Opinion
2012-11-1
Klee & Woolf, LLP, Mineola (Jonathan R. Klee of counsel), for appellant. Weiss, Wexler & Wornow, New York City (Michael J. Reynolds of counsel) for Airborne Express, Inc. and another, respondents.
Klee & Woolf, LLP, Mineola (Jonathan R. Klee of counsel), for appellant. Weiss, Wexler & Wornow, New York City (Michael J. Reynolds of counsel) for Airborne Express, Inc. and another, respondents.
Before: MERCURE, J.P., SPAIN, STEIN, McCARTHY and GARRY, JJ.
SPAIN, J.
Appeal from a decision of the Workers' Compensation Board, filed April 6, 2011, which ruled that the employer was entitled to offset its future compensation to claimant pursuant to Workers' Compensation Law § 29(4).
Claimant sustained a work-related injury to both knees, both hands and her right elbow when she tripped and fell in January 2004. She received workers' compensation benefits for her injuries from January 2004 through August 2004, when she returned to work and, thereafter, the self-insured employer and its workers' compensation administrator (hereinafter collectively referred to as the employer) continued to pay for medical expenses related to the injury. Meanwhile, claimant initiated a personal injury action against numerous third parties in January 2007. In February 2009, that action was settled for $155,000, with the consent of the employer. In 2010, claimant sought to reopen her claim to establish a schedule loss of use award. The employer, in addition to controverting the claim, asserted that if entitlement to an award were established, it was entitled to an offset from claimant's settlement proceeds pursuant to Workers' Compensation Law § 29(4). Following a hearing, a Workers' Compensation Law Judge ruled that the employer had waived its right to an offset from the settlement. However, the Workers' Compensation Board reversed and found that, at the time of the settlement, the employer had reserved its right to a future offset. Claimant appeals and we now reverse.

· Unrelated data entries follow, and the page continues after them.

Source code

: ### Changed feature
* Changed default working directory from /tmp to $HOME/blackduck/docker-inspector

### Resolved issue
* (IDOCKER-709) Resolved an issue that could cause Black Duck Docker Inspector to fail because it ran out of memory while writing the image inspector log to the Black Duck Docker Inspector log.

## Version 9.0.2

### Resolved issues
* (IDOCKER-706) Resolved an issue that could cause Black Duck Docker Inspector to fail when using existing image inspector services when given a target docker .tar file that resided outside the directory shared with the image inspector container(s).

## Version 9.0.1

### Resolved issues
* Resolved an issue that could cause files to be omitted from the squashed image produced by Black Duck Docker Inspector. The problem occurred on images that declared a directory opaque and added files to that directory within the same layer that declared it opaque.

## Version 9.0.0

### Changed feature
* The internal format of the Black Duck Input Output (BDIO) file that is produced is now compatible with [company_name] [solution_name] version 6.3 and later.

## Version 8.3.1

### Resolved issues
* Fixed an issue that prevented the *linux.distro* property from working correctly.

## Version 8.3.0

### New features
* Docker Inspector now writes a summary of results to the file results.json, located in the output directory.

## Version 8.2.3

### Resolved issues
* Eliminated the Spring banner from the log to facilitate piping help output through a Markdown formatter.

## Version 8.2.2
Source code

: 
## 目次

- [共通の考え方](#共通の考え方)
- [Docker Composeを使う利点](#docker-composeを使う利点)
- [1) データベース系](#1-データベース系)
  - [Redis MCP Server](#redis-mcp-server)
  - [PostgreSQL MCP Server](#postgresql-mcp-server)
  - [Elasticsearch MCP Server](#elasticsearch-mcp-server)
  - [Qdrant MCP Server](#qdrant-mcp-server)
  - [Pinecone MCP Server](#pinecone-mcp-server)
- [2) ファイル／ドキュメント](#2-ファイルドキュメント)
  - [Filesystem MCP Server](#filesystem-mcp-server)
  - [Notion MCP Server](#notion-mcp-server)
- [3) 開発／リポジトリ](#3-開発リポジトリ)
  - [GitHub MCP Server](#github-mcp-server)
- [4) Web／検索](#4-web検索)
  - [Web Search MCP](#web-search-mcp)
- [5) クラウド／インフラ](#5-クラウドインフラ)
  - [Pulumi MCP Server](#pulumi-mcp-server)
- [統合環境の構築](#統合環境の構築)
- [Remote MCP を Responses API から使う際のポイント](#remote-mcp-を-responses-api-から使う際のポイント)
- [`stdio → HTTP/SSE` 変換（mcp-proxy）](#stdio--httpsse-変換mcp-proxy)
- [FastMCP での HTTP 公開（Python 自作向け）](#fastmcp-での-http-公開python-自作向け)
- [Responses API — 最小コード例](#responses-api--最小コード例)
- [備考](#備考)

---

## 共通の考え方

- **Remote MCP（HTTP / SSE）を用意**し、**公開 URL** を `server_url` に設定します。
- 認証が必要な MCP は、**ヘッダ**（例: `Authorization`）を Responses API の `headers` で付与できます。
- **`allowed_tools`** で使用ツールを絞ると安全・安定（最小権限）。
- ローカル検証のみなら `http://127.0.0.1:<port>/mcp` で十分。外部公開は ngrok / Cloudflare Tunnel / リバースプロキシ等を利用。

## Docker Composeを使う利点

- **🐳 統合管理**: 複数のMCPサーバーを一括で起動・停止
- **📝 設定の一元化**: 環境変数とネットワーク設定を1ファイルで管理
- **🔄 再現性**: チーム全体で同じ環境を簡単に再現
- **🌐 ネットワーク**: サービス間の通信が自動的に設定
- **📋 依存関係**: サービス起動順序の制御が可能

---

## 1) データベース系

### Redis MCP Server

Pursuant to Workers' Compensation Law § 29(1), a claimant may commence a third-party action for damages arising from an accident underlying a workers' compensation claim, but an employer or carrier is entitled to a lien on any recovery for the amount of compensation and medical expenses already disbursed ( see Matter of Brisson v. County of Onondaga, 6 N.Y.3d 273, 277, 811 N.Y.S.2d 312, 844 N.E.2d 766 [2006];Matter of Amacio v. Tully Constr., 82 A.D.3d 1371, 1371–1372, 918 N.Y.S.2d 276 [2011] ). In addition, pursuant to Workers' Compensation Law § 29(4), an employer or carrier may also assert the right to offset a claimant's future compensation benefits with the proceeds of any recovery ( see Matter of Brisson v. County of Onondaga, 6 N.Y.3d at 277, 811 N.Y.S.2d 312, 844 N.E.2d 766;Matter of Richter v. Ramistain Sys., 57 A.D.3d 1186, 1187, 870 N.Y.S.2d 496 [2008] ). However, when such rights are sought to be preserved in the context of a settlement of the third party claim, an employer or carrier must reserve the right “unambiguously and expressly” when giving consent to the settlement, or such right is deemed waived ( Matter of Brisson v. County of Onondaga, 6 N.Y.3d at 279, 811 N.Y.S.2d 312, 844 N.E.2d 766;see Matter of Richter v. Ramistain Sys., 57 A.D.3d at 1187–1188, 870 N.Y.S.2d 496;Matter of Hilton v. Truss Sys., 82 A.D.2d 711, 712, 444 N.Y.S.2d 229 [1981],affd.56 N.Y.2d 877, 453 N.Y.S.2d 428, 438 N.E.2d 1143 [1982] ).
Here, in several letters written to claimant's counsel prior to settlement of the third-party claim, the administrator expressly reserved “all of our rights and that of our client under [Workers' Compensation Law § 29].” However, the subsequent settlement agreement, to which the employer was a party, stipulated that all claims would be settled for the amount of $155,000 “plus waiver of [w]orkers' [c]omp lien.” Inasmuch as the lien waiver set forth in the settlement made no discernment betweenthe type of lien—present or future—to be waived pursuant Workers' Compensation Law § 29, we cannot agree with the Board that the employer “plainly and unambiguously” preserved its right to a future offset to the settlement and, consequently, the Board's determination is not supported by substantial evidence (Matter of Hilton v. Truss Sys., 82 A.D.2d at 712, 444 N.Y.S.2d 229;see Matter of Robinette v. Meyer Sign Co., 43 A.D.2d 458, 461, 352 N.Y.S.2d 533 [1974] ).
ORDERED that the decision is reversed, without costs, and matter remitted to the Workers' Compensation Board for further proceedings not inconsistent with this Court's decision.